For the price, this is a must have, and I hardly consider this outdated, there are many modern fragrances (Chic and Trussardi Inside) that try to combine similar themes, but in my opinion Pierre Cardin created a lasting masterpiece in '72.
18th October, 2008 (last edited: 20th November, 2008)
This is one I would wear if I were in my 20's again with a total disregard for current fashion dictates. One shot!
28th August, 2008 (last edited: 14th June, 2011)
A classic strong 70/80's powerhouse style fragrance. Fresh, spicy and mossy. Great!
I used to wear this all through the 80s and haven't bought it since, which surprises me because I used to love it and yes, ladies loved it too. I might have to reinvest in some...
A true classic thats worth 3x the price we are paying for it now ***** FIVE STARS ALL THE WAY *****
It's a Friday night in 1980. Your best friend calls you and asks you if you want to go to the roller rink and hang out. Cool, you say. What time will you and your Mom pick me up? (Hey, it's a five mile walk...) As you look into your closet trying to decide what to wear, you start thinking of that girl who hangs out a the roller rink and is always checking you out. Maybe she'll be there tonight. You take extra care in picking out your clothes: a skin tight pair of Jordache jeans, a plaid Daniel Hechter sports shirt and your prized gold serpentine chain. As you're putting it on, your eyes fall on the little bottle of Pierre Cardin cologne that you swiped from Woolworth's at the mall. You pick it up and unscrew the chrome top and sniff of it. The aroma is heady. It's kind of lemony and kind of spicy and rich. Nothing like that stuff your Dad has under his bathroom cabinet. That smells like the barber shop. This smells classy, even though it's sort of cheap and you could've paid for it; but after you smelled it in the store something excited you and stealing it only added to the excitement.
You hear the car horn and run downstairs and throw on your red bomber jacket and get in the car. Your friends mother tells you how nice you smell. You blush. Your friend says something about hockey practice. When his Mom drops you off she tells you to keep warm because it's late October and it really is starting to get cold. You go into the rink and it's the usual. Round and round in circles to songs like "I'm Turning Japanese" and "Heart of Glass".

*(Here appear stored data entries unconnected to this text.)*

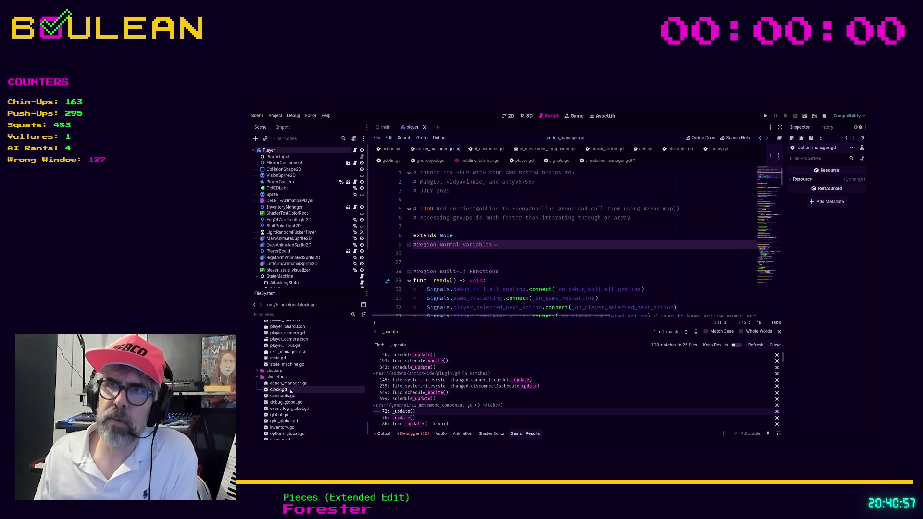
scroll(456, 248, up, 15)
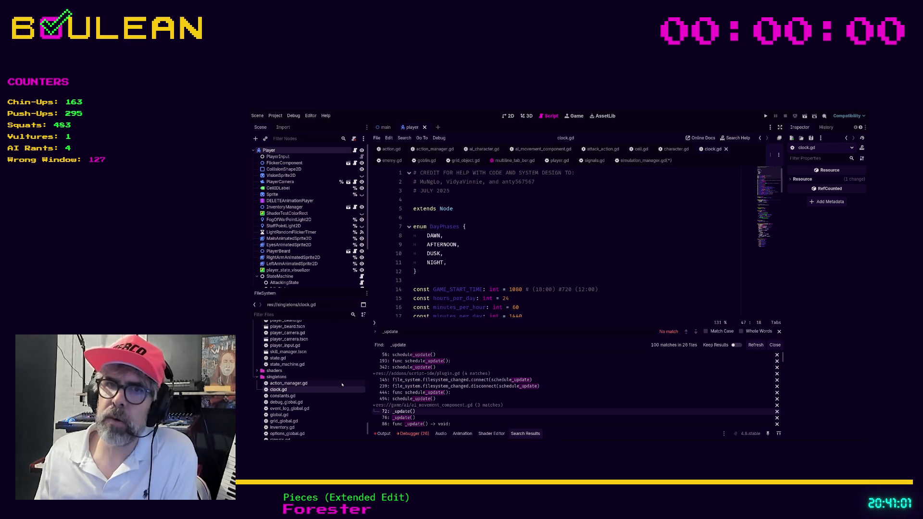
double_click(309, 397)
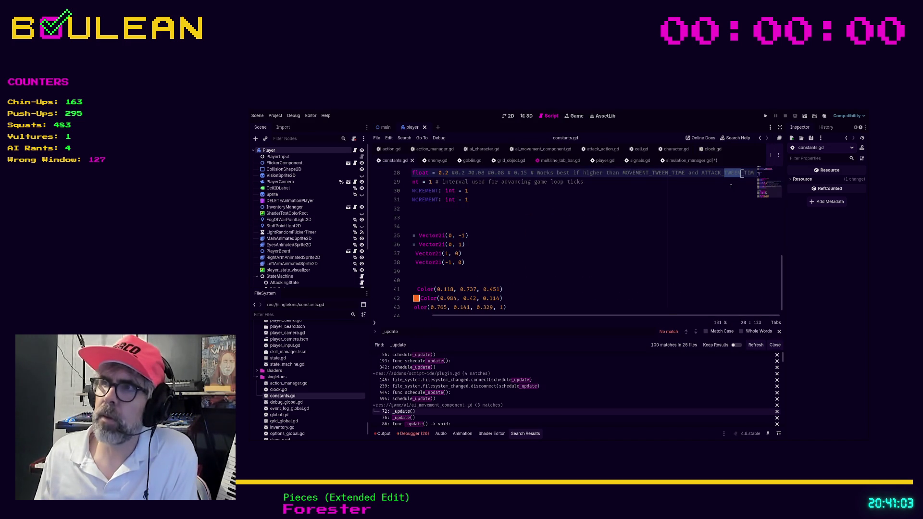
scroll(731, 186, up, 3)
scroll(765, 166, up, 6)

That girl you were thinking about isn't there. There are other girls, equally as interested...but your heart was set on her. Finally, after the hundredth circuit, your friend gets bored and whispers to ask if you want to go behind the building and smoke a joint. Why not?
When you get out there, it's almost too cold to smoke, but you can clearly smell your cologne, almost as strong as when you put it on and somehow even better smelling in the cold air. Your best friend lights the joint and suggests that he shot-gun it to you. You nod. He inhales and you both move in until your faces are almost touching... The next thing you know his lips are on yours. You're full on making out. Your best friend is telling you how awesome you smell and it's like the world has turned upside down in three seconds. Is it your Pierre Cardin? Maybe not...but so much for that girl.

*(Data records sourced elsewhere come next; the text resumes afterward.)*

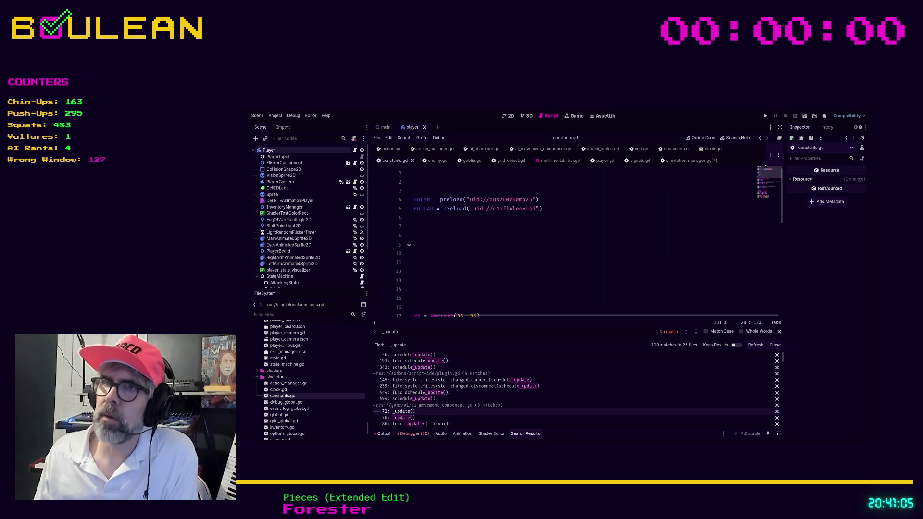
scroll(455, 318, left, 3)
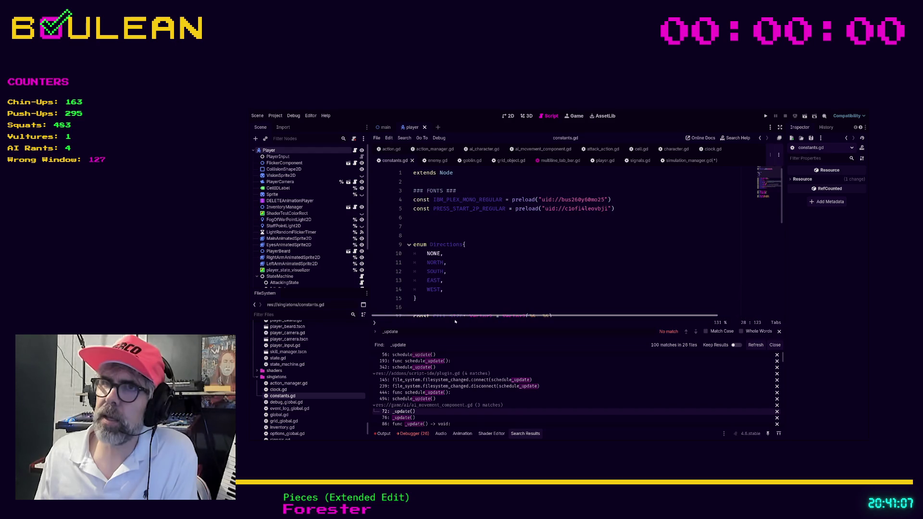
Step: Open global.gd to check its enums, then return to simulation_manager.gd below extends Node
double_click(279, 415)
scroll(505, 268, up, 5)
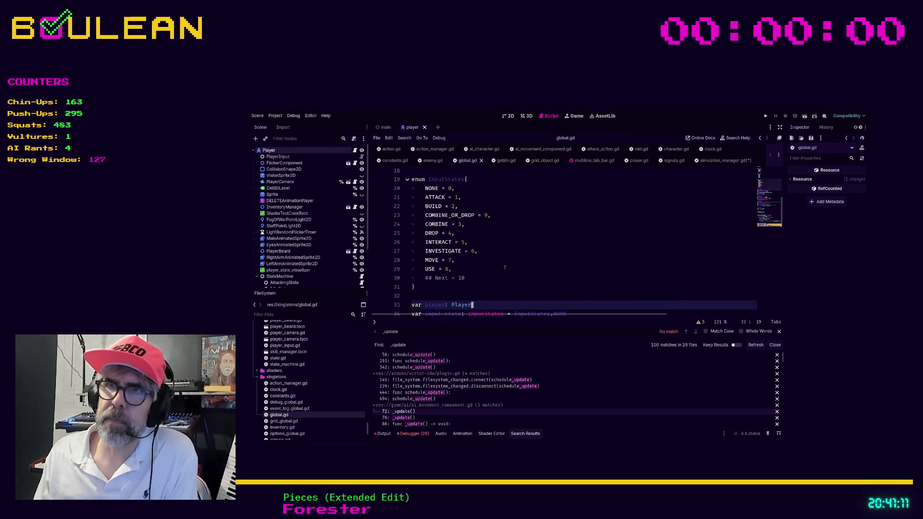
scroll(505, 268, up, 5)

One of the best value fragrances money can buy. Completely refined.
I know this is a cheap cologne, but I've always loved it and think it's very sexy. My husband refuses to wear anything that isn't over $50 a bottle (much to my dismay. Don't be afraid to try it guys - women will follow you around if you do.
This reminds me of college. The first people I knew to use this cologne were some gay aquaintances of mine, so because of my homophobia, I avoided this "gay" scent, even though I liked it. When I finally "came out" years later, I bought some. It's a strong, unique fragrance, not for everyday use.